Chic returns to music 30 years later, but too often resorts to old sound

Almost three decades since their last record was released, the revenant disco group Chic has reunited to release the aptly named, It’s About Time.

Founder and front-man Nile Rodgers framed his latest project as the most “self-indulgent” album he’s ever done, and after the 40-minute LP ends, it is evident that Chic has spent its hibernation aching for the nostalgic funk and disco sound the group made popular with songs like “Everybody Dance” and “Le Freak.”

Enlisting the artists of this generation and the next, It’s About Time glistens with youthful bliss when newcomers take the lead. Rappers like Vic Mensa and Stefflon Don add a modern hip-hop flicker while Guernsey-born producer Mura Masa conducts nu-disco-inspired productions.

Chic does fall victim to its own standout sound when the group sticks too much to it. The record feels like one long dance track, which worked when DJs spun single vinyl in disco clubs, but in 2018 the groove feels more monotonous than fun.

By the second half of the record, Chic loses all the interesting amalgams of ‘70s-disco-meets-modern-pop and turns to a recycling of its own sound.

Released as a single back in June, the opening track, “Till The World Falls,” gives listeners a hopeful idea of what Chic and disco can sound like in modern times. Masa infuses Chic’s iconic funky bass lines with his trademark electro-pop talents to create the sleek and glimmering production. Drawing inspiration from the cacophony of political and social turmoil, Rodgers suggests the best way to get through the end of the world is on the dancefloor.

This mantra is echoed by artist Cosha’s airy vocals and Mensa’s jutting verse, which both contribute to the whole contemporary and fun atmosphere. The track overall is one of the highpoints of Chic’s resurrection and gives listeners a reminder that, “you gotta have a song when the world falls down."

“Till The World Falls” fulfills both that need for an apocalyptic anthem and the role of a great opening song.

Chic continues playing with the old and contemporary when self-described “wonky funk” artist NAO calls for listeners to “Surrender to the world” on “Boogie All Night.” The track doesn’t deviate far from Chic’s forte in funk, but NAO’s soulful and eerily pitched vocals lighten the groove with more carefree vigor.
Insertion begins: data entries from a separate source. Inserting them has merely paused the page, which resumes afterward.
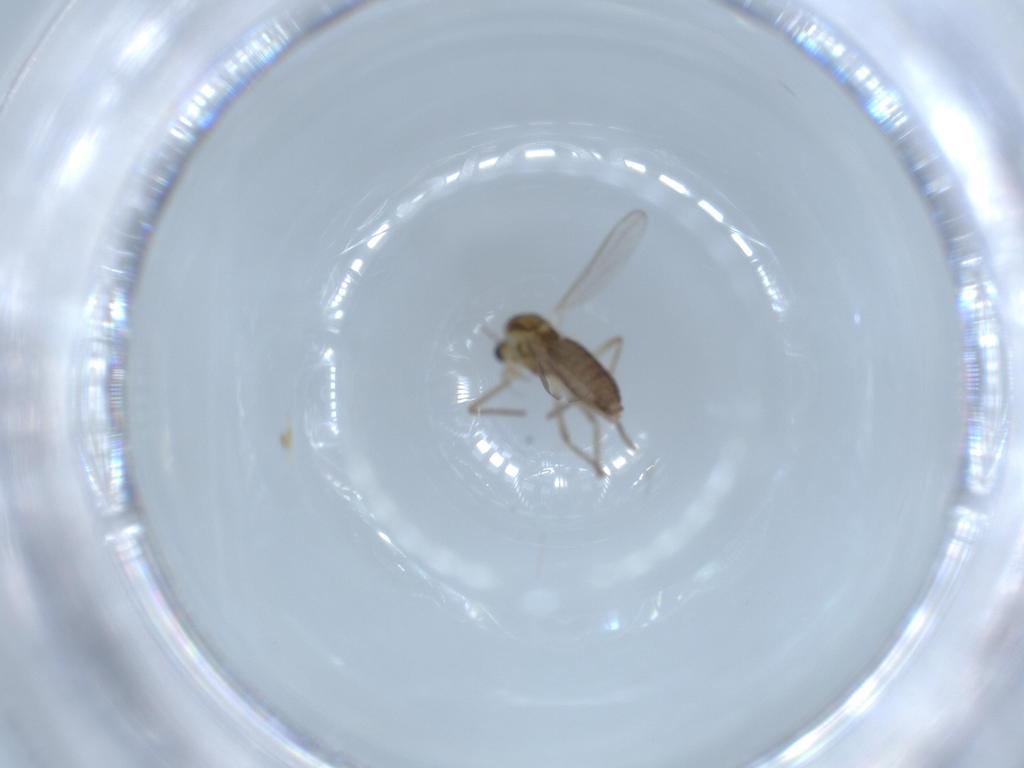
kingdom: Animalia
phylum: Arthropoda
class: Insecta
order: Diptera
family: Chironomidae
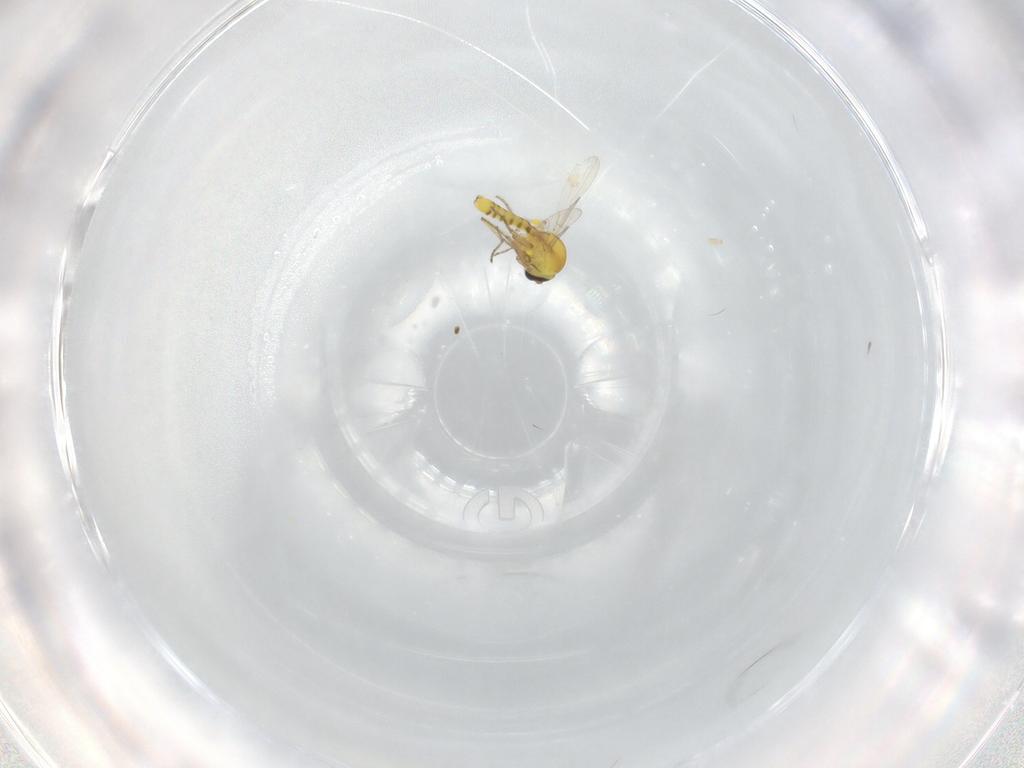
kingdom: Animalia
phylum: Arthropoda
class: Insecta
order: Diptera
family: Ceratopogonidae
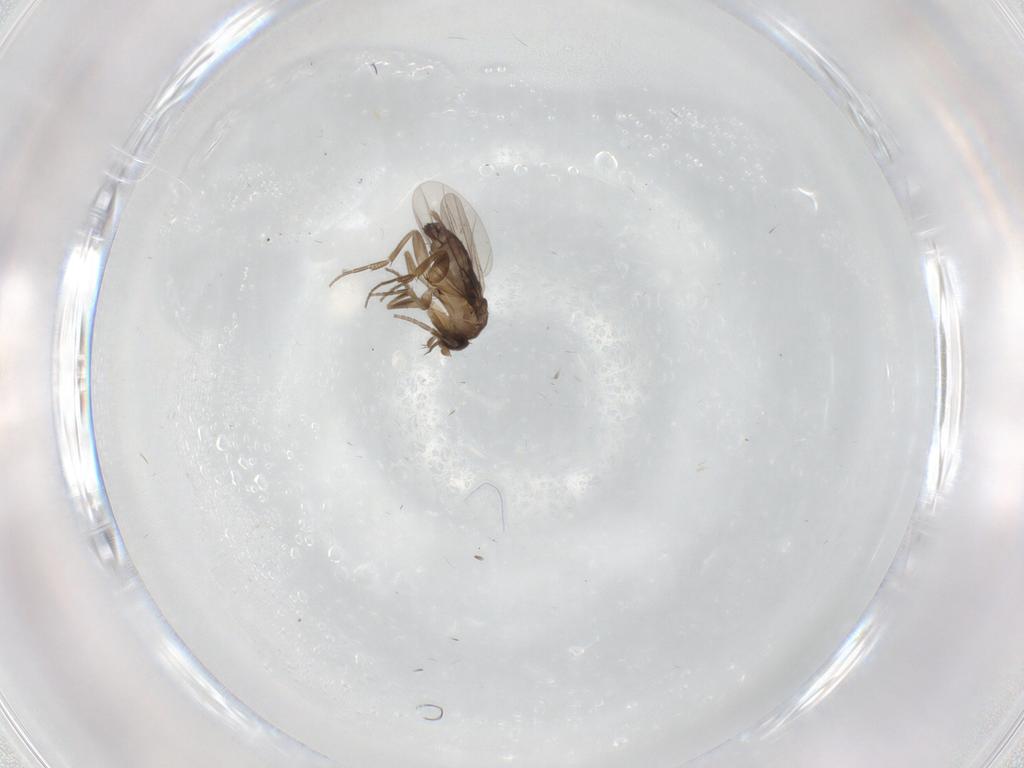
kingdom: Animalia
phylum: Arthropoda
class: Insecta
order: Diptera
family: Phoridae
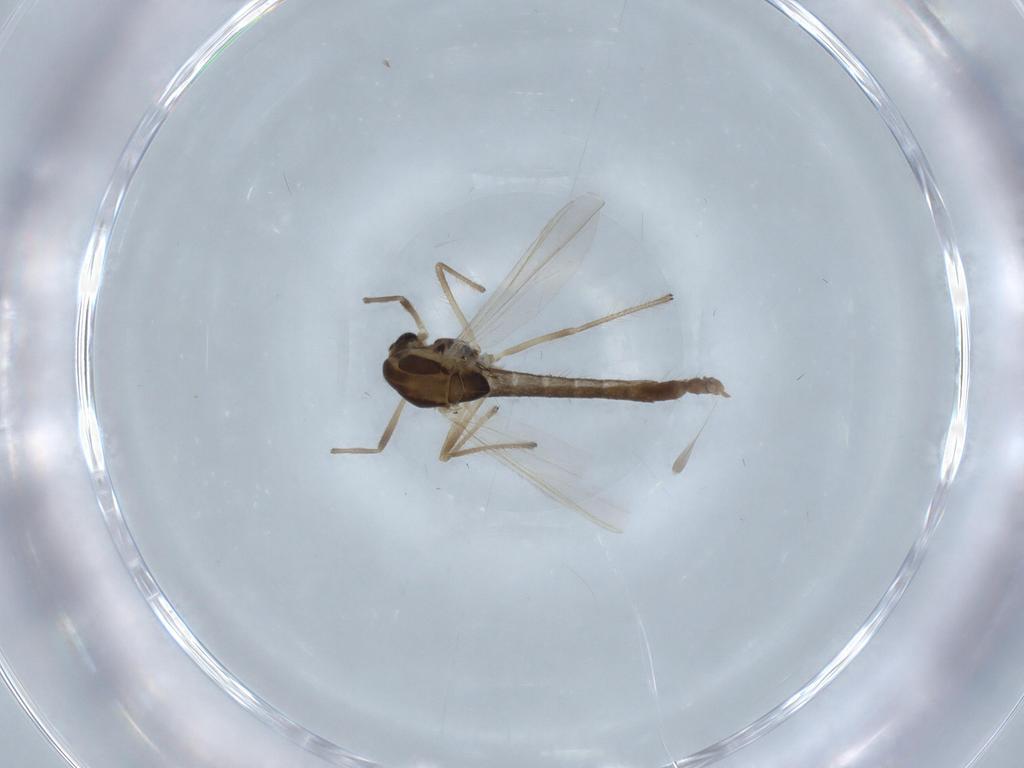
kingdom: Animalia
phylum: Arthropoda
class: Insecta
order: Diptera
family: Chironomidae
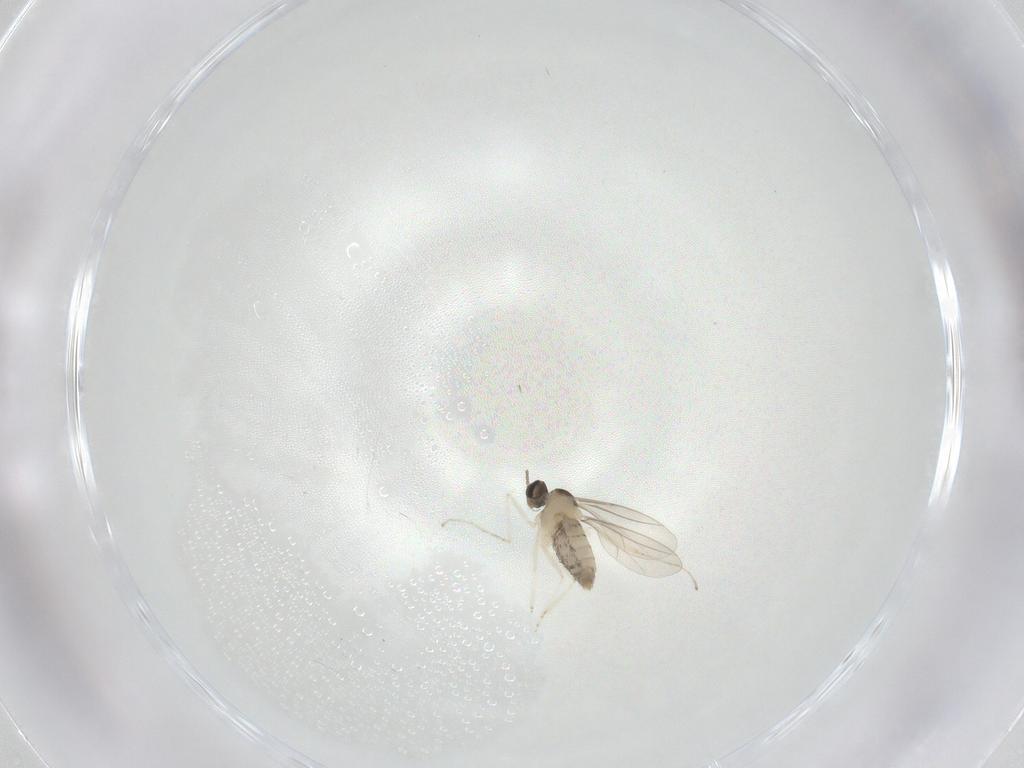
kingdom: Animalia
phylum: Arthropoda
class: Insecta
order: Diptera
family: Cecidomyiidae
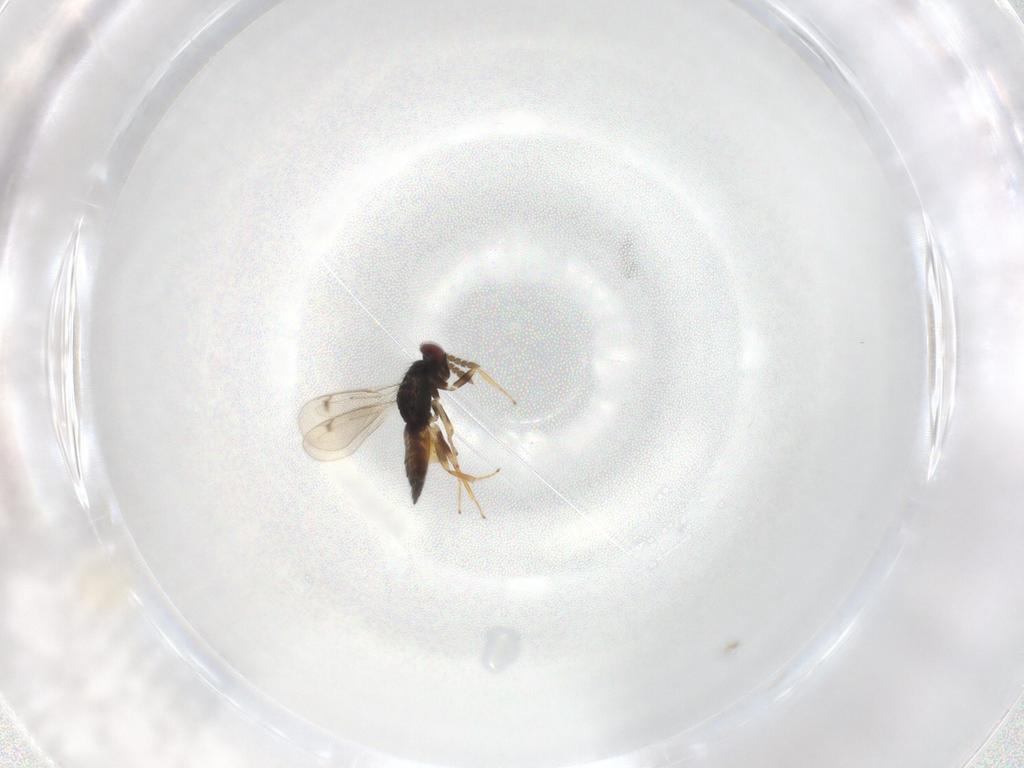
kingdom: Animalia
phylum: Arthropoda
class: Insecta
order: Hymenoptera
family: Eulophidae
Chic carries this upbeat arch into “Sober,” where U.K. artists Craig David and Stefflon Don masterly fashion a modern R&B track.

Being assigned as the chief creative adviser at London’s Abbey Road Studios, Rodgers takes advantage of the talent across the pond. “Sober” bounces with a punchy chorus delivered by David, while Stefflon Don adds a short, self-confident verse toward the end.

LunchMoney Lewis’ presence on It’s About Time marks a downfall for the overall interesting vibe. Appearing on “Do You Wanna Party,” he drones on, repeating the title’s simple four words over the song’s three-minute course. Although very fitting to Chic’s brand, the song loses any vigor by the bridge, which thankfully shows signs of life when distorted vocals and a guitar solo pick up the insipid track.

The remainder of the album begins to show Chic’s age; the group stops collaborating with the innovative artists of today and regresses back to the same sound they’ve had for over 40 years.

Hailee Steinfeld’s efforts on “Dance With Me” appear more like those belonging to a cover for a kid’s movie than to a song from the same group that delivered dancefloor fillers like “Le Freak.”

Chic independently mans "I Dance My Dance”; a high point on the latter side of the record, but it gets overshadowed by songs like "State Of Mine." Teaming up with French instrumentalist Philippe Saisse, the instrumental-only track sounds like the B side of Daft Punk's last record where the vocals are distortedly murmured over piano and guitar.

Chic's fatal flaw is not ignorance to what is in vogue, but rather a refusal to adapt to the changed musical zeitgeist. All of this results in cheesy and outdated songs, like "Queen," where Elton John and Emeli Sandé lose touch with modern times. This continues as Lady Gaga resorts to her 2008 sound on the track "I Want Your Love," which closes the record's original songs.

Chic offers fresh and exciting work to the current music landscape, but too often resorts to its niche sound over innovation.

A follow-up album, Executive Realness, is expected in early 2019, which promises even more star-filled features, including Bruno Mars, Avicii and HAIM.